---------- Text section ----------
If you’ve ever brushed past the tailpipe of a running car, then you know just how smoking hot it can be. And since tailpipes aren’t exactly heating radiators, that’s just wasted energy. Not much you can do, you might say. That’s just the 2nd law of thermodynamics mocking us humans. But there are ways to turn otherwise wasted heat into something useful, like residential heating or electricity. Typically, engineers design systems that transfer the heat to water which then turns to steam and so on until you can get something useful out of it – eventually. There are other ways also which are more convenient in most situation – after all, you can’t fit a steam turbine in your car. For instance, you could use thermoelectric materials that directly convert the heat into electricity.
----------
> _Directives_
• a. According to the text on wasted heat, what do thermoelectric materials directly convert heat into?
• b. In the records, convert the lines between the one holding "table_cell 1 [135, 227, 213, 1149]" and the one holding "table_cell Розділ VІ.", inclusive, into a JSON list of strings with one string per line and blank lines omitted.
---------- Dataset excerpts ----------
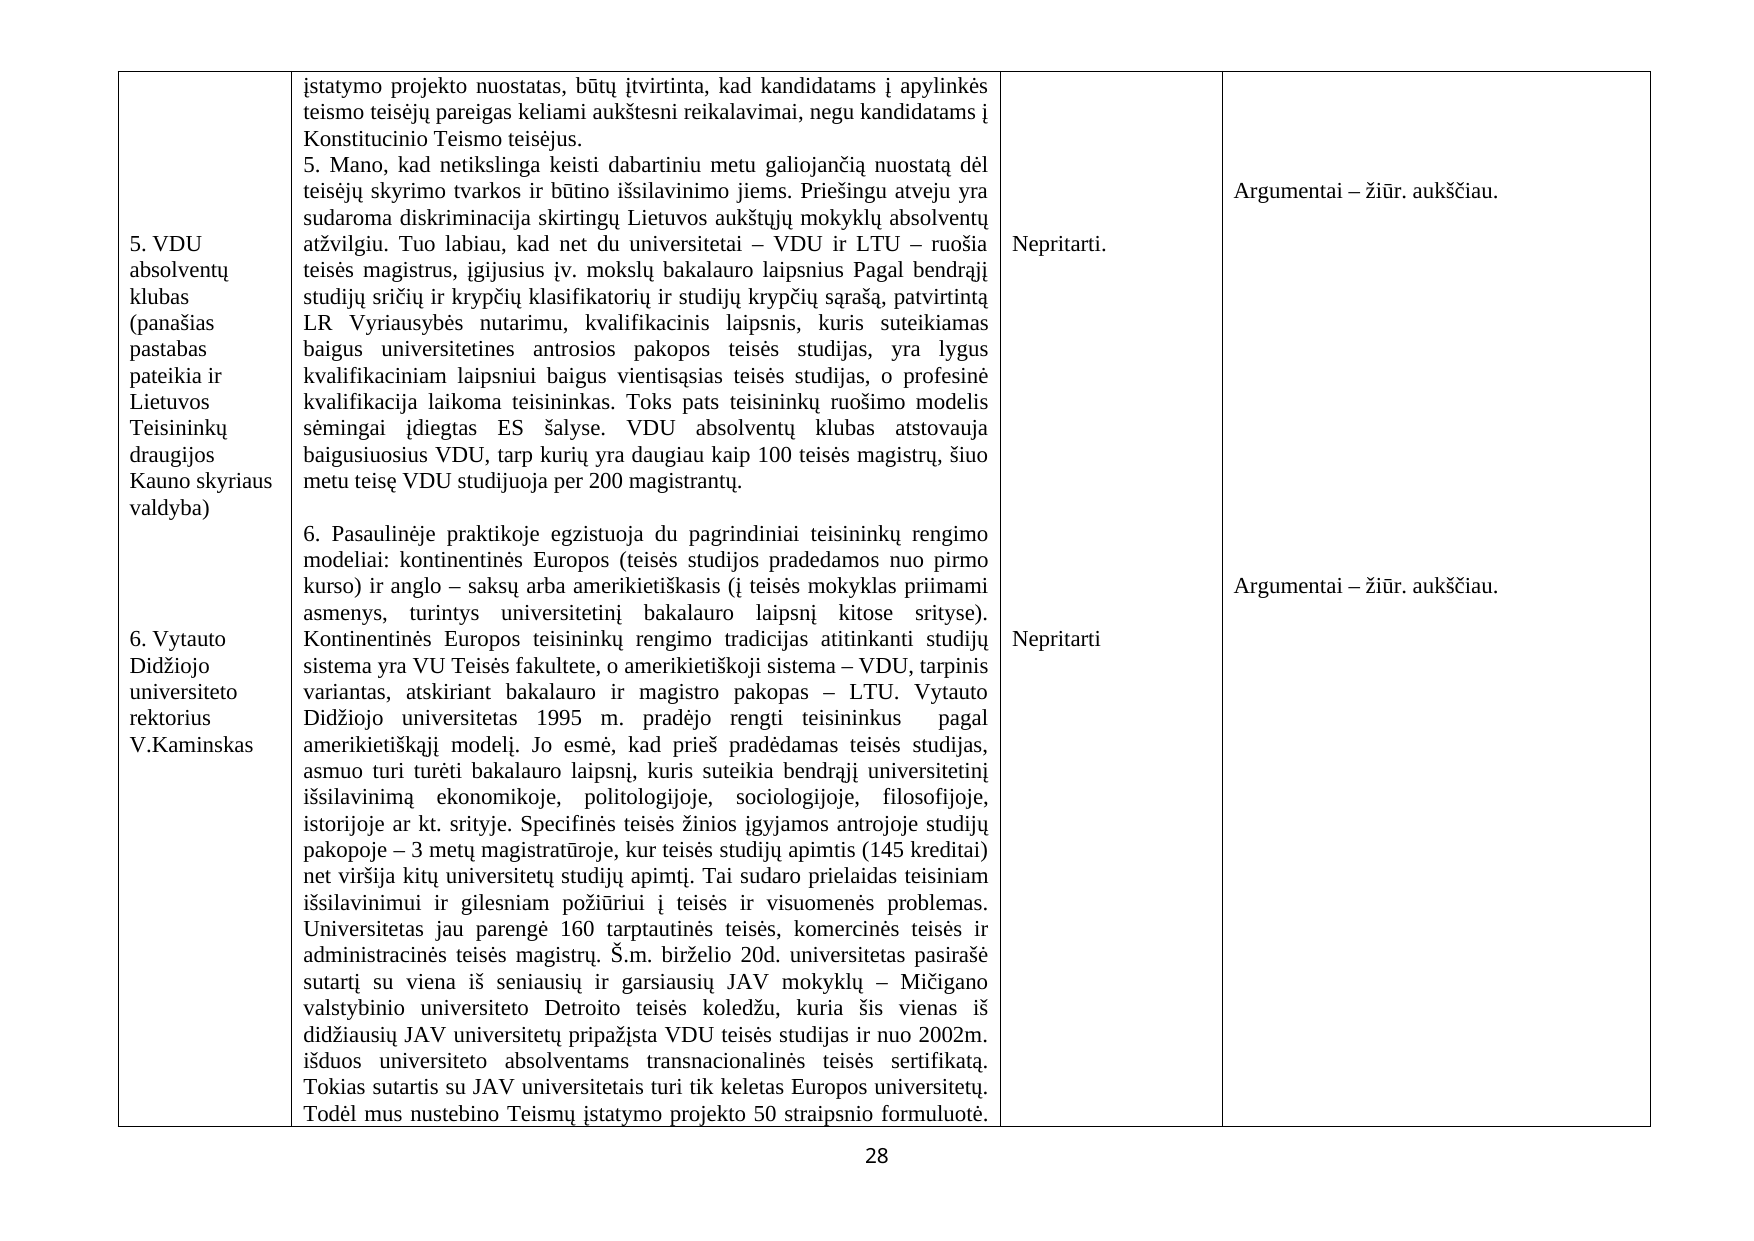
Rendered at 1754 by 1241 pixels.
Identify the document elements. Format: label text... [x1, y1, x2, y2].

table_cell 5. VDU absolventų klubas (panašias pastabas pateikia ir Lietuvos Teisininkų draugijos Kauno skyriaus valdyba) 6. Vytauto Didžiojo universiteto rektorius V.Kaminskas [119, 72, 291, 1126]
table_cell Argumentai – žiūr. aukščiau. Argumentai – žiūr. aukščiau. [1223, 72, 1650, 1126]
table_cell Nepritarti. Nepritarti [1001, 72, 1222, 1126]
table_cell įstatymo projekto nuostatas, būtų įtvirtinta, kad kandidatams į apylinkės teismo teisėjų pareigas keliami aukštesni reikalavimai, negu kandidatams į Konstitucinio Teismo teisėjus. 5. Mano, kad netikslinga keisti dabartiniu metu galiojančią nuostatą dėl teisėjų skyrimo tvarkos ir būtino išsilavinimo jiems. Priešingu atveju yra sudaroma diskriminacija skirtingų Lietuvos aukštųjų mokyklų absolventų atžvilgiu. Tuo labiau, kad net du universitetai – VDU ir LTU – ruošia teisės magistrus, įgijusius įv. mokslų bakalauro laipsnius Pagal bendrąjį studijų sričių ir krypčių klasifikatorių ir studijų krypčių sąrašą, patvirtintą LR Vyriausybės nutarimu, kvalifikacinis laipsnis, kuris suteikiamas baigus universitetines antrosios pakopos teisės studijas, yra lygus kvalifikaciniam laipsniui baigus vientisąsias teisės studijas, o profesinė kvalifikacija laikoma teisininkas. Toks pats teisininkų ruošimo modelis sėmingai įdiegtas ES šalyse. VDU absolventų klubas atstovauja baigusiuosius VDU, tarp kurių yra daugiau kaip 100 teisės magistrų, šiuo metu teisę VDU studijuoja per 200 magistrantų. 6. Pasaulinėje praktikoje egzistuoja du pagrindiniai teisininkų rengimo modeliai: kontinentinės Europos (teisės studijos pradedamos nuo pirmo kurso) ir anglo – saksų arba amerikietiškasis (į teisės mokyklas priimami asmenys, turintys universitetinį bakalauro laipsnį kitose srityse). Kontinentinės Europos teisininkų rengimo tradicijas atitinkanti studijų sistema yra VU Teisės fakultete, o amerikietiškoji sistema – VDU, tarpinis variantas, atskiriant bakalauro ir magistro pakopas – LTU. Vytauto Didžiojo universitetas 1995 m. pradėjo rengti teisininkus pagal amerikietiškąjį modelį. Jo esmė, kad prieš pradėdamas teisės studijas, asmuo turi turėti bakalauro laipsnį, kuris suteikia bendrąjį universitetinį išsilavinimą ekonomikoje, politologijoje, sociologijoje, filosofijoje, istorijoje ar kt. srityje. Specifinės teisės žinios įgyjamos antrojoje studijų pakopoje – 3 metų magistratūroje, kur teisės studijų apimtis (145 kreditai) net viršija kitų universitetų studijų apimtį. Tai sudaro prielaidas teisiniam išsilavinimui ir gilesniam požiūriui į teisės ir visuomenės problemas. Universitetas jau parengė 160 tarptautinės teisės, komercinės teisės ir administracinės teisės magistrų. Š.m. birželio 20d. universitetas pasirašė sutartį su viena iš seniausių ir garsiausių JAV mokyklų – Mičigano valstybinio universiteto Detroito teisės koledžu, kuria šis vienas iš didžiausių JAV universitetų pripažįsta VDU teisės studijas ir nuo 2002m. išduos universiteto absolventams transnacionalinės teisės sertifikatą. Tokias sutartis su JAV universitetais turi tik keletas Europos universitetų. Todėl mus nustebino Teismų įstatymo projekto 50 straipsnio formuluotė. [292, 72, 1000, 1126]
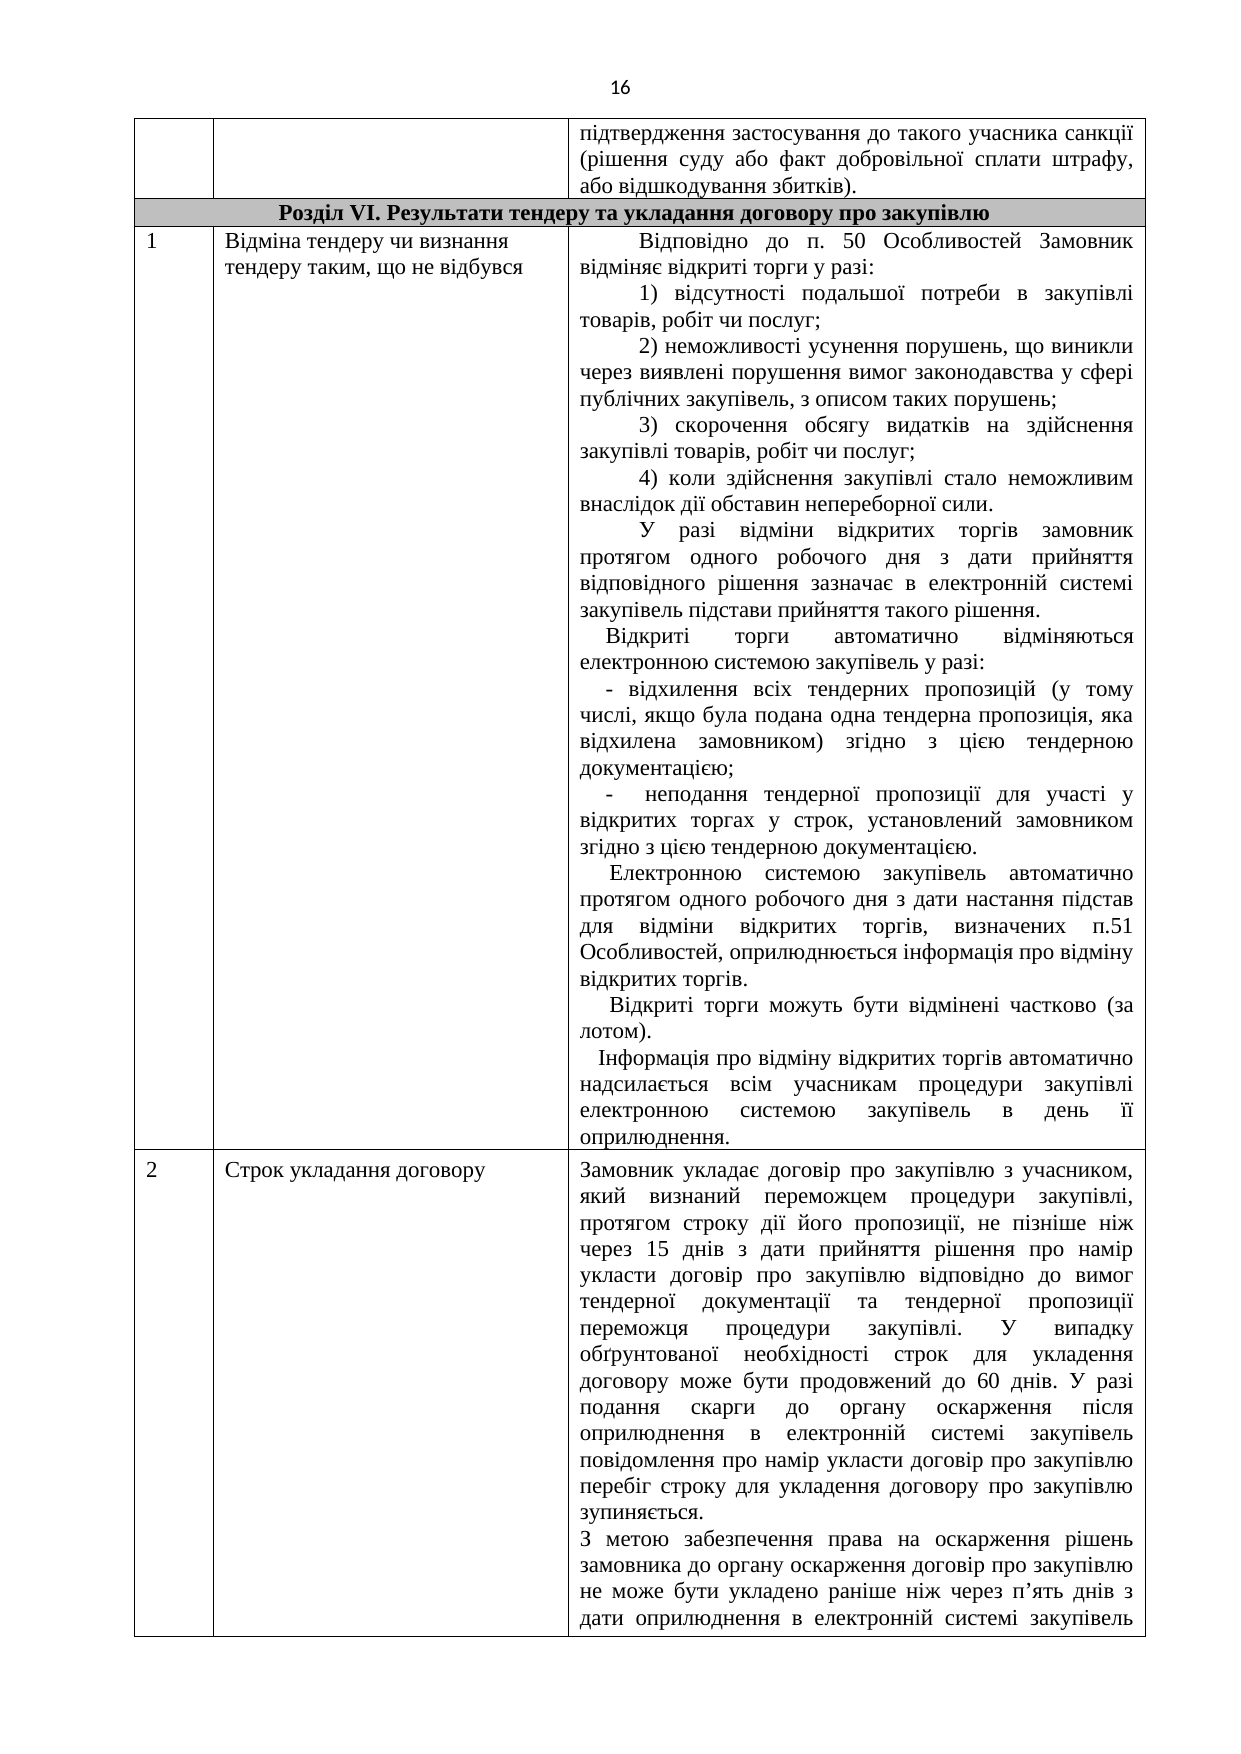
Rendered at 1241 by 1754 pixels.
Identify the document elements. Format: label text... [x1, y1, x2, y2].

table_cell 1 [135, 227, 213, 1149]
table_cell Строк укладання договору [214, 1150, 568, 1636]
table_cell підтвердження застосування до такого учасника санкції (рішення суду або факт добровільної сплати штрафу, або відшкодування збитків). [569, 119, 1145, 198]
table_cell [214, 119, 568, 198]
table_cell 2 [135, 1150, 213, 1636]
table_cell Розділ VІ. Результати тендеру та укладання договору про закупівлю [135, 199, 1145, 226]
table_cell Замовник укладає договір про закупівлю з учасником, який визнаний переможцем процедури закупівлі, протягом строку дії його пропозиції, не пізніше ніж через 15 днів з дати прийняття рішення про намір укласти договір про закупівлю відповідно до вимог тендерної документації та тендерної пропозиції переможця процедури закупівлі. У випадку обґрунтованої необхідності строк для укладення договору може бути продовжений до 60 днів. У разі подання скарги до органу оскарження після оприлюднення в електронній системі закупівель повідомлення про намір укласти договір про закупівлю перебіг строку для укладення договору про закупівлю зупиняється. З метою забезпечення права на оскарження рішень замовника до органу оскарження договір про закупівлю не може бути укладено раніше ніж через п’ять днів з дати оприлюднення в електронній системі закупівель [569, 1150, 1145, 1636]
table_cell [135, 119, 213, 198]
table_cell Відміна тендеру чи визнання тендеру таким, що не відбувся [214, 227, 568, 1149]
table_cell Відповідно до п. 50 Особливостей Замовник відміняє відкриті торги у разі: 1) відсутності подальшої потреби в закупівлі товарів, робіт чи послуг; 2) неможливості усунення порушень, що виникли через виявлені порушення вимог законодавства у сфері публічних закупівель, з описом таких порушень; 3) скорочення обсягу видатків на здійснення закупівлі товарів, робіт чи послуг; 4) коли здійснення закупівлі стало неможливим внаслідок дії обставин непереборної сили. У разі відміни відкритих торгів замовник протягом одного робочого дня з дати прийняття відповідного рішення зазначає в електронній системі закупівель підстави прийняття такого рішення. Відкриті торги автоматично відміняються електронною системою закупівель у разі: - відхилення всіх тендерних пропозицій (у тому числі, якщо була подана одна тендерна пропозиція, яка відхилена замовником) згідно з цією тендерною документацією; - неподання тендерної пропозиції для участі у відкритих торгах у строк, установлений замовником згідно з цією тендерною документацією. Електронною системою закупівель автоматично протягом одного робочого дня з дати настання підстав для відміни відкритих торгів, визначених п.51 Особливостей, оприлюднюється інформація про відміну відкритих торгів. Відкриті торги можуть бути відмінені частково (за лотом). Інформація про відміну відкритих торгів автоматично надсилається всім учасникам процедури закупівлі електронною системою закупівель в день її оприлюднення. [569, 227, 1145, 1149]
----------
> _Solution list_
• a. Electricity.

• b.
[
  "table_cell 1 [135, 227, 213, 1149]",
  "table_cell Строк укладання договору [214, 1150, 568, 1636]",
  "table_cell підтвердження застосування до такого учасника санкції (рішення суду або факт добровільної сплати штрафу, або відшкодування збитків). [569, 119, 1145, 198]",
  "table_cell [214, 119, 568, 198]",
  "table_cell 2 [135, 1150, 213, 1636]",
  "table_cell Розділ VІ. Результати тендеру та укладання договору про закупівлю [135, 199, 1145, 226]"
]